Program to Find Out the Maximum Points From Removals in Python

In this problem, we need to find the maximum points from removing contiguous sublists of identical values. When we remove a sublist of length t with the same value, we get t * t points. The key insight is that we can strategically remove elements to merge identical values and maximize our score.

Problem Explanation

Given a list like [4, 4, 6, 4, 4], we can:

• First remove the single 6 ? get 1 * 1 = 1 point
• Then remove all four 4s together ? get 4 * 4 = 16 points
• Total: 1 + 16 = 17 points

Dynamic Programming Approach

We use a recursive function dp(left, right, t) where:

• left, right: boundaries of the current subarray
• t: number of identical elements we can merge with the leftmost element

class Solution:
    def solve(self, nums):
        def dp(left, right, t):
            if left > right:
                return 0
            
            # Find all consecutive identical elements from left
            num = nums[left]
            left2 = left
            while left2 < right and nums[left2 + 1] == num:
                left2 += 1
            
            # Add the count of identical elements
            t += left2 - left + 1
            left = left2 + 1
            
            # Option 1: Remove all identical elements now
            points = t ** 2 + dp(left, right, 0)
            
            # Option 2: Try to merge with future identical elements
            for mid in range(left, right + 1):
                if nums[mid] == num:
                    points = max(points, dp(left, mid - 1, 0) + dp(mid, right, t))
            
            return points
        
        return dp(0, len(nums) - 1, 0)

# Test the solution
solution = Solution()
nums = [4, 4, 6, 4, 4]
result = solution.solve(nums)
print(f"Maximum points for {nums}: {result}")

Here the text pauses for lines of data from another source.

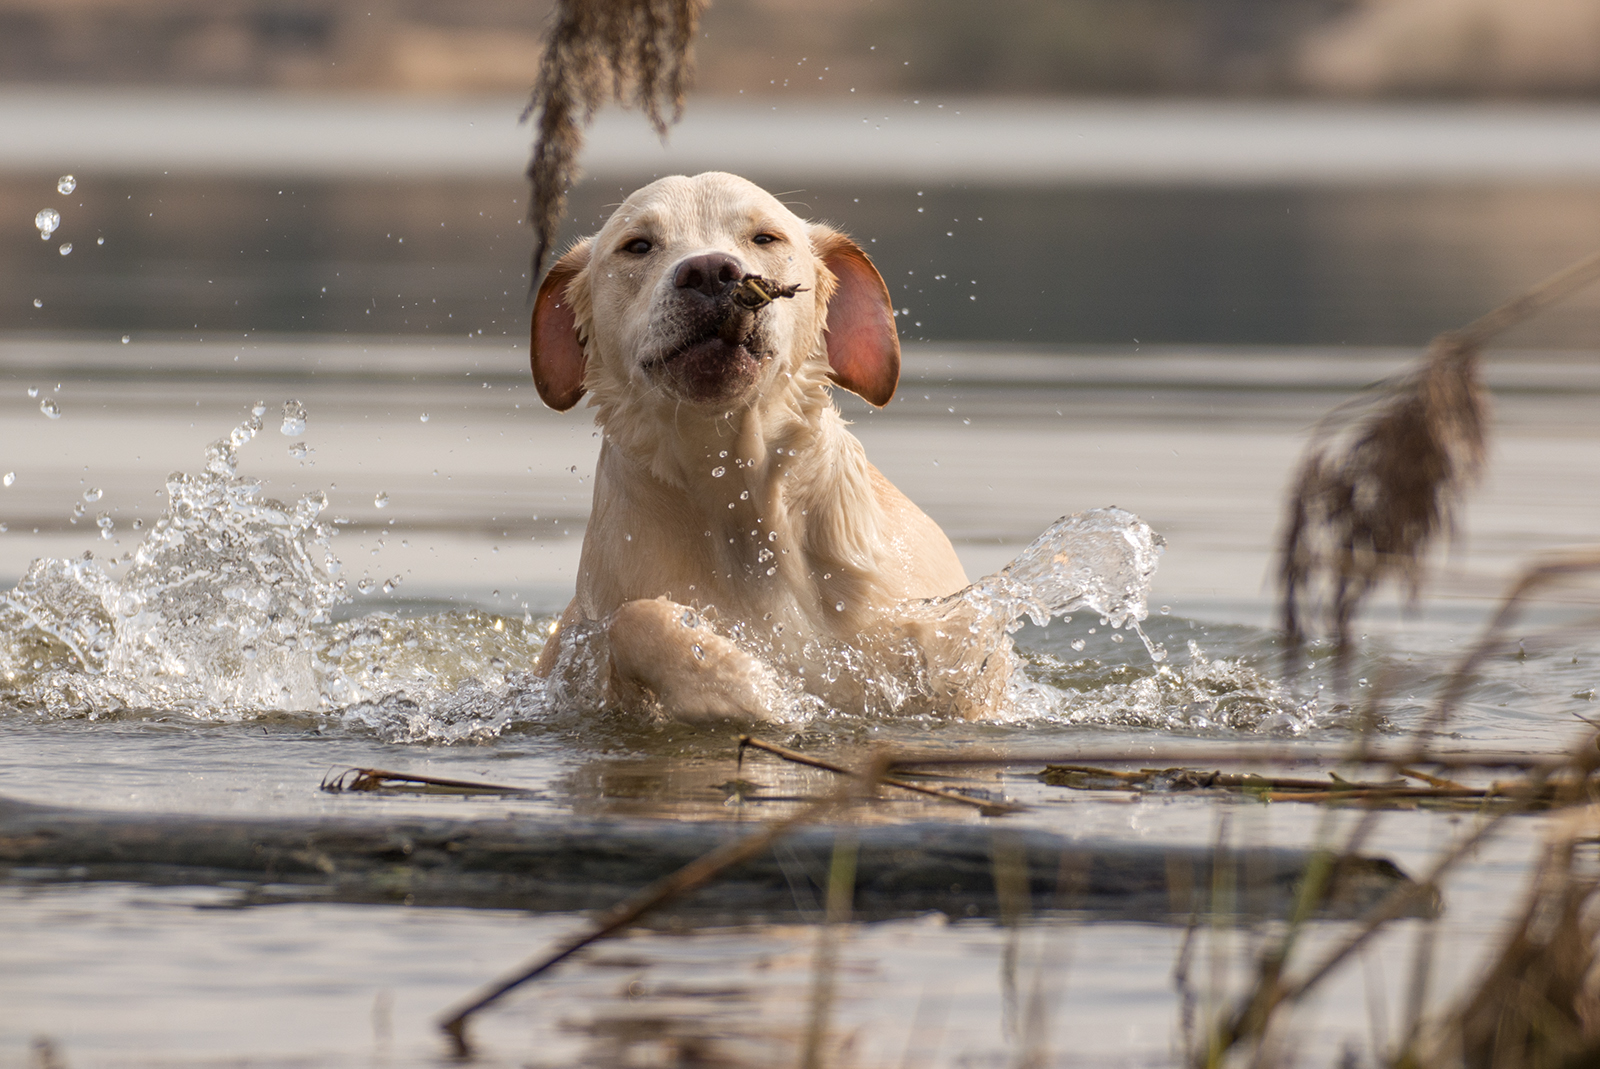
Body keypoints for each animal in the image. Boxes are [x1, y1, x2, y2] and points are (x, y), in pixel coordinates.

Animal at [528, 171, 998, 716]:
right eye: (638, 246)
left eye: (765, 237)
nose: (711, 271)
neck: (740, 495)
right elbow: (638, 619)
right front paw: (742, 687)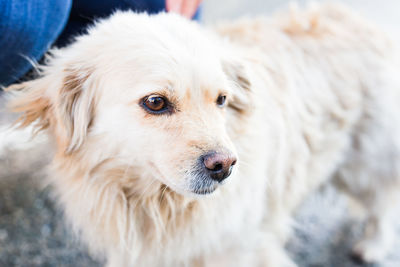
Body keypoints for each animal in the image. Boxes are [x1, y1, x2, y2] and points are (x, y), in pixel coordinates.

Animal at [5, 2, 400, 267]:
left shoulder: (241, 249)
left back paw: (374, 245)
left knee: (384, 197)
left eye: (222, 99)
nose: (225, 166)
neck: (155, 203)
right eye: (155, 102)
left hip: (366, 162)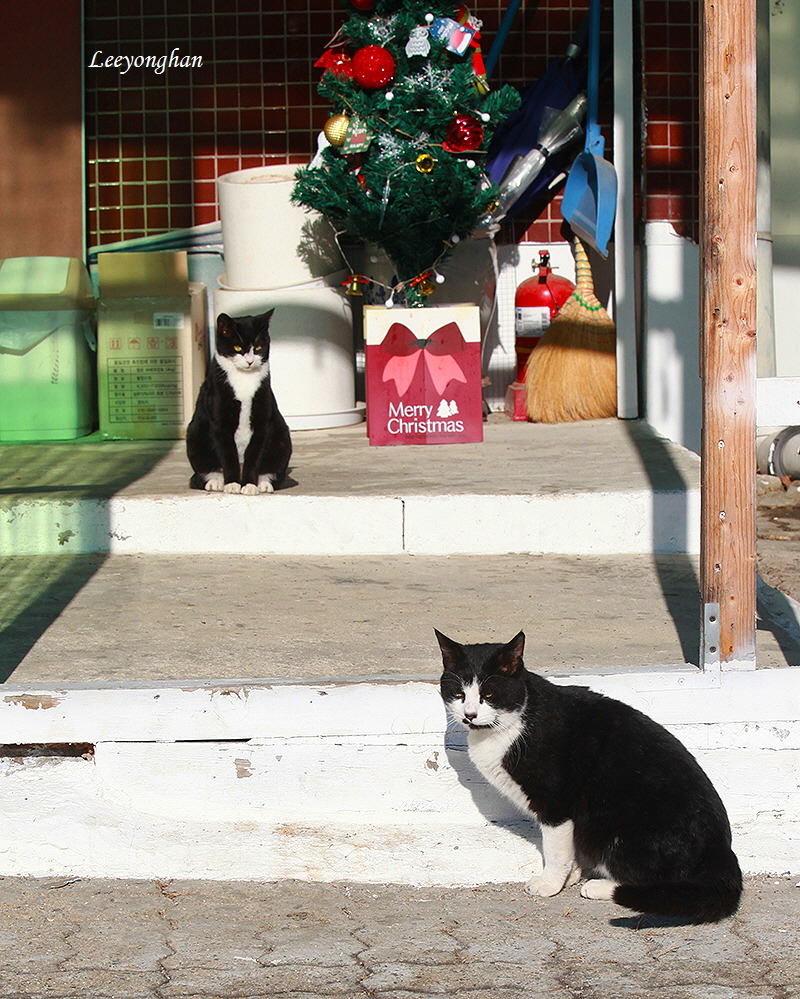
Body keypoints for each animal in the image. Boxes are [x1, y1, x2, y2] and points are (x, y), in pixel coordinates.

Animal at [187, 304, 290, 492]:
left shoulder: (262, 421)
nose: (249, 361)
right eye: (237, 348)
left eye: (258, 348)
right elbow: (228, 457)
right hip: (194, 435)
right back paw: (215, 482)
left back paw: (264, 484)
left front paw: (249, 485)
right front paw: (232, 485)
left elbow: (254, 456)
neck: (244, 379)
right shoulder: (220, 422)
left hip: (283, 436)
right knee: (201, 473)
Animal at [438, 628, 744, 924]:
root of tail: (721, 848)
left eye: (489, 694)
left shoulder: (554, 805)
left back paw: (601, 886)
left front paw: (550, 883)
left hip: (615, 830)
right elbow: (568, 847)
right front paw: (570, 876)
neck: (515, 722)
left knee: (657, 883)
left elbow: (555, 849)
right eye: (458, 694)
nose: (469, 715)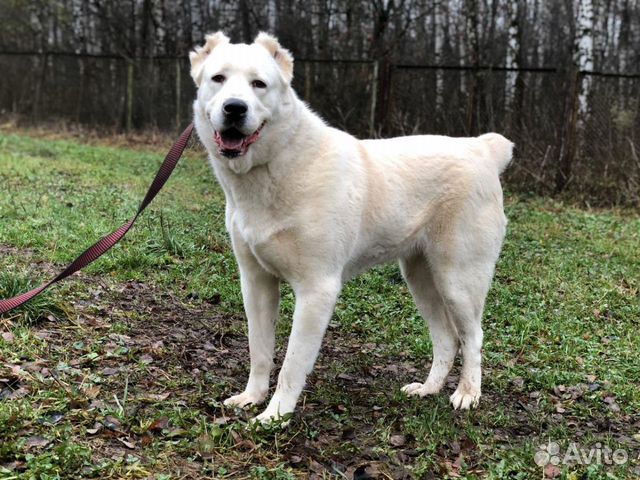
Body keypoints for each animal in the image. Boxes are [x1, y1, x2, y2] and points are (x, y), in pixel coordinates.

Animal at [190, 31, 516, 422]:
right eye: (218, 79)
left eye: (259, 84)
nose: (235, 108)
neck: (279, 163)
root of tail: (483, 150)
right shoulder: (256, 283)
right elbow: (260, 351)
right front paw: (252, 397)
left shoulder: (317, 290)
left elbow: (291, 364)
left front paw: (276, 415)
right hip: (420, 278)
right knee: (447, 338)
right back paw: (428, 389)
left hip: (458, 281)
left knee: (473, 337)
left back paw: (467, 393)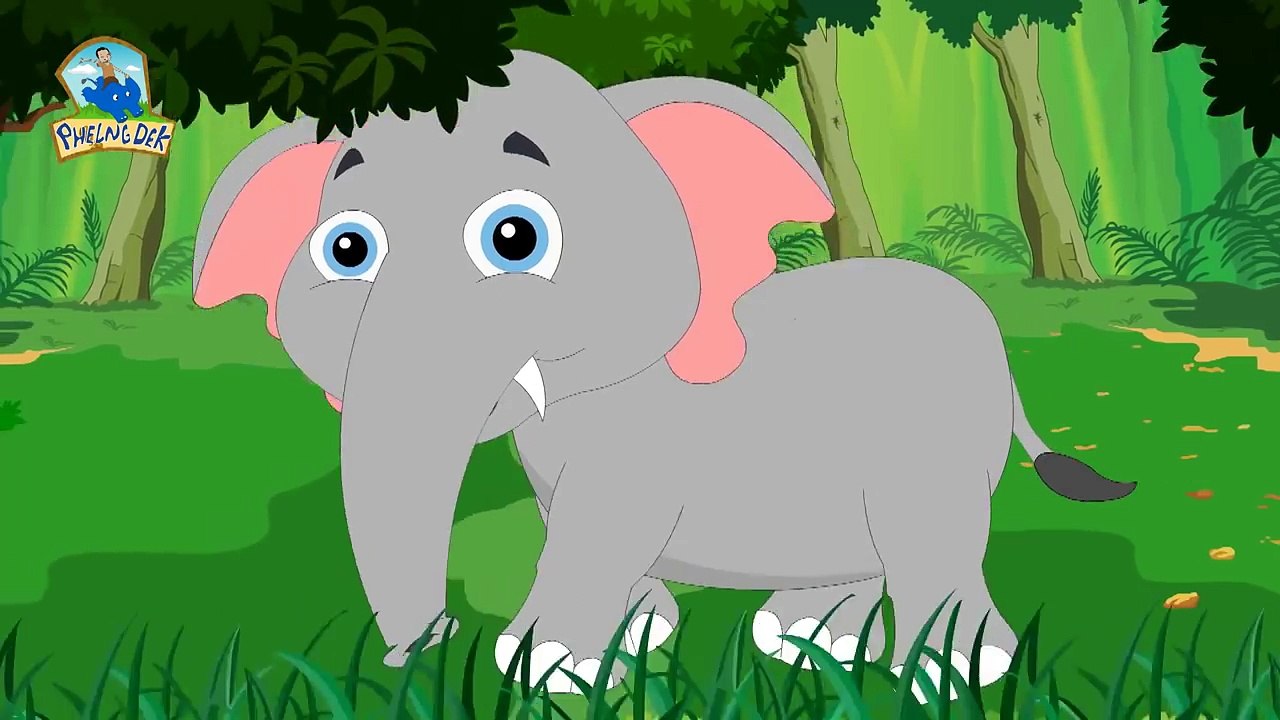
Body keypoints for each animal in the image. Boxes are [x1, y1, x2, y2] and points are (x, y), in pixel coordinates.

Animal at [192, 49, 1137, 701]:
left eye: (515, 238)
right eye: (346, 250)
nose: (419, 646)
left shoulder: (641, 443)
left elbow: (600, 527)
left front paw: (543, 664)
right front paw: (631, 638)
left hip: (935, 441)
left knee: (931, 536)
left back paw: (946, 672)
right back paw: (811, 640)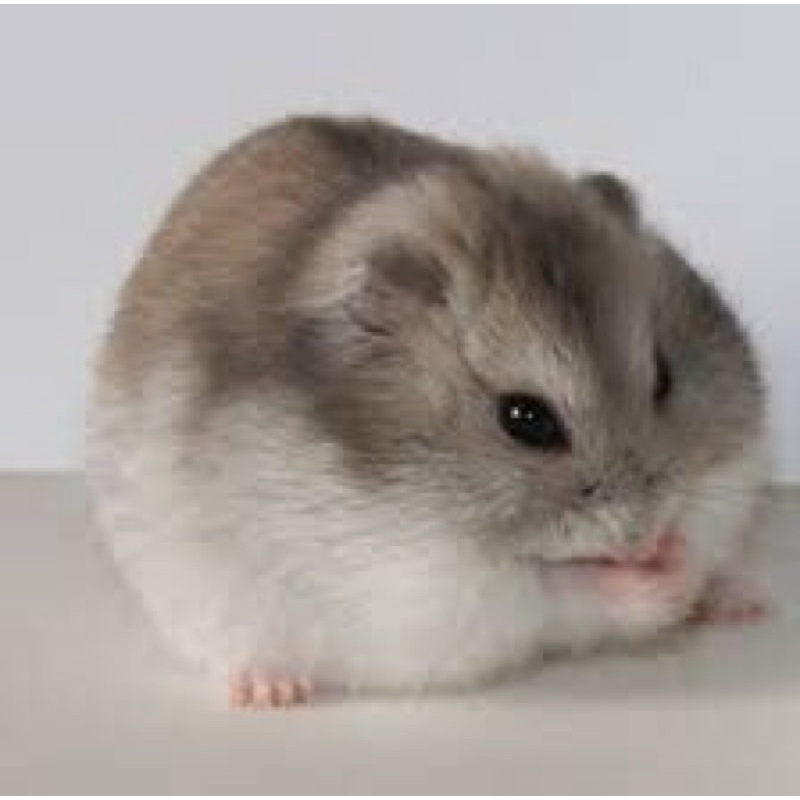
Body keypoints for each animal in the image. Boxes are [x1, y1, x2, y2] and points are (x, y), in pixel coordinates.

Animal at [87, 116, 767, 708]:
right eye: (526, 419)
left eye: (664, 377)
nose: (645, 535)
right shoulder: (435, 586)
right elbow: (555, 591)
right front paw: (661, 574)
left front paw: (685, 561)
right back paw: (271, 691)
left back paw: (744, 601)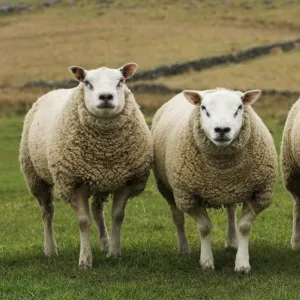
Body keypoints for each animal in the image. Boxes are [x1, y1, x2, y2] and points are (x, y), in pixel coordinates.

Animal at [19, 62, 152, 268]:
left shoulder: (126, 181)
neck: (105, 149)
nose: (105, 97)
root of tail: (54, 90)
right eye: (87, 83)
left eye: (121, 81)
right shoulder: (74, 182)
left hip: (101, 180)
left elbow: (117, 216)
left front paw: (114, 252)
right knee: (47, 212)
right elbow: (83, 222)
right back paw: (50, 249)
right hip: (35, 177)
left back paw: (104, 243)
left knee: (97, 211)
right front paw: (85, 260)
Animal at [154, 88, 278, 274]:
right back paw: (183, 249)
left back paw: (232, 242)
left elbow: (244, 227)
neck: (222, 171)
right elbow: (204, 228)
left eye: (239, 107)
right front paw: (206, 263)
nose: (222, 129)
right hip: (167, 188)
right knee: (177, 217)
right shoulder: (189, 197)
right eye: (204, 108)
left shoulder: (259, 193)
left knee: (231, 211)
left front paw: (242, 264)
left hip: (232, 190)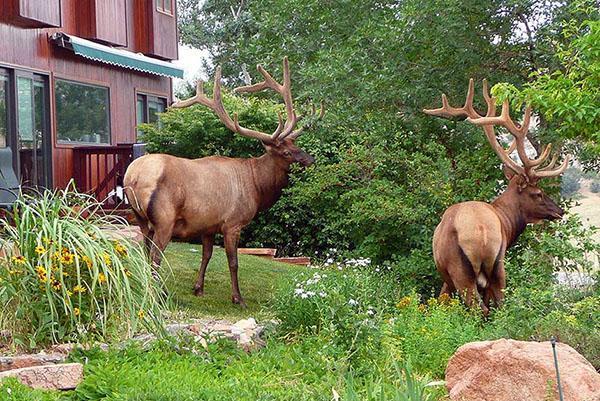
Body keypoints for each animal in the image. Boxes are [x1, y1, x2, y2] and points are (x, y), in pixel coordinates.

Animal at [122, 57, 326, 304]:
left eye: (296, 145)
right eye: (286, 153)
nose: (311, 160)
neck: (256, 186)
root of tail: (133, 177)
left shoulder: (208, 225)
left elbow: (207, 255)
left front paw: (198, 288)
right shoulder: (232, 223)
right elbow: (234, 262)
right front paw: (238, 297)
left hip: (141, 219)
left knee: (144, 253)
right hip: (164, 219)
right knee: (155, 256)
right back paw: (158, 294)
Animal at [424, 79, 568, 314]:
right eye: (538, 193)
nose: (559, 211)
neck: (506, 223)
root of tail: (481, 230)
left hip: (465, 270)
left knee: (482, 308)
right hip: (494, 265)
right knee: (496, 305)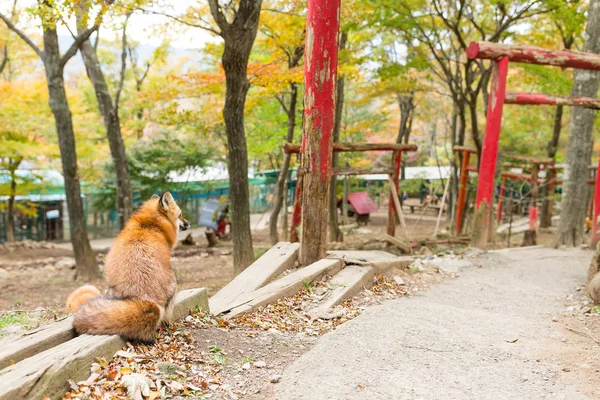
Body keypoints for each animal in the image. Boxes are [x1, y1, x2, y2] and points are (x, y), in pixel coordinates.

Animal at [65, 192, 189, 342]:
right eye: (180, 214)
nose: (189, 223)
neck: (149, 225)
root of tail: (146, 298)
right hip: (174, 281)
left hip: (110, 290)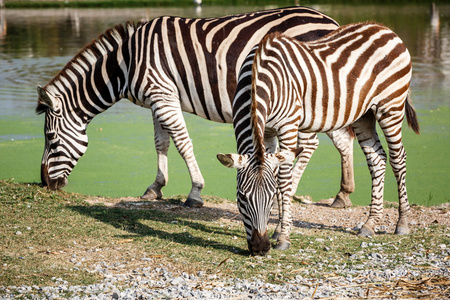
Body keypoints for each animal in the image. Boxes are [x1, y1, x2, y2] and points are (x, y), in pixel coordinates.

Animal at [35, 7, 352, 209]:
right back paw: (342, 195)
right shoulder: (158, 99)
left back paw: (288, 192)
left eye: (50, 138)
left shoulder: (162, 94)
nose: (44, 184)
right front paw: (155, 187)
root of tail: (332, 22)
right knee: (342, 139)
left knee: (310, 143)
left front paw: (195, 193)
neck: (126, 64)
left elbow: (182, 142)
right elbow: (161, 142)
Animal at [216, 22, 420, 254]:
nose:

Maximum points for [4, 4, 6, 4, 4]: 17

How It Works

The algorithm considers two strategies at each step:

1. Immediate removal: Remove all consecutive identical elements from the left and continue with the rest
2. Delayed removal: Skip some elements to merge with identical values later, potentially getting more points

Example Walkthrough

# Let's trace through [4, 4, 6, 4, 4]
solution = Solution()

# Test with different examples
test_cases = [
    [4, 4, 6, 4, 4],
    [1, 3, 2, 2, 2, 3, 4, 3, 1],
    [1, 1, 1]
]

for nums in test_cases:
    result = solution.solve(nums)
    print(f"Input: {nums}")
    print(f"Maximum points: {result}")
    print()

Input: [4, 4, 6, 4, 4]
Maximum points: 17

Input: [1, 3, 2, 2, 2, 3, 4, 3, 1]
Maximum points: 23

Input: [1, 1, 1]
Maximum points: 9

Key Points

• The algorithm uses dynamic programming with memoization for optimal substructure
• At each position, we decide whether to remove elements immediately or wait to merge with future identical elements
• Time complexity is O(n³) due to the nested loops and recursive calls
• The strategy maximizes points by creating larger groups of identical elements

Conclusion

This dynamic programming solution finds the maximum points by exploring both immediate removal and strategic merging of identical elements. The key insight is balancing immediate gains against potential future merges for higher scores.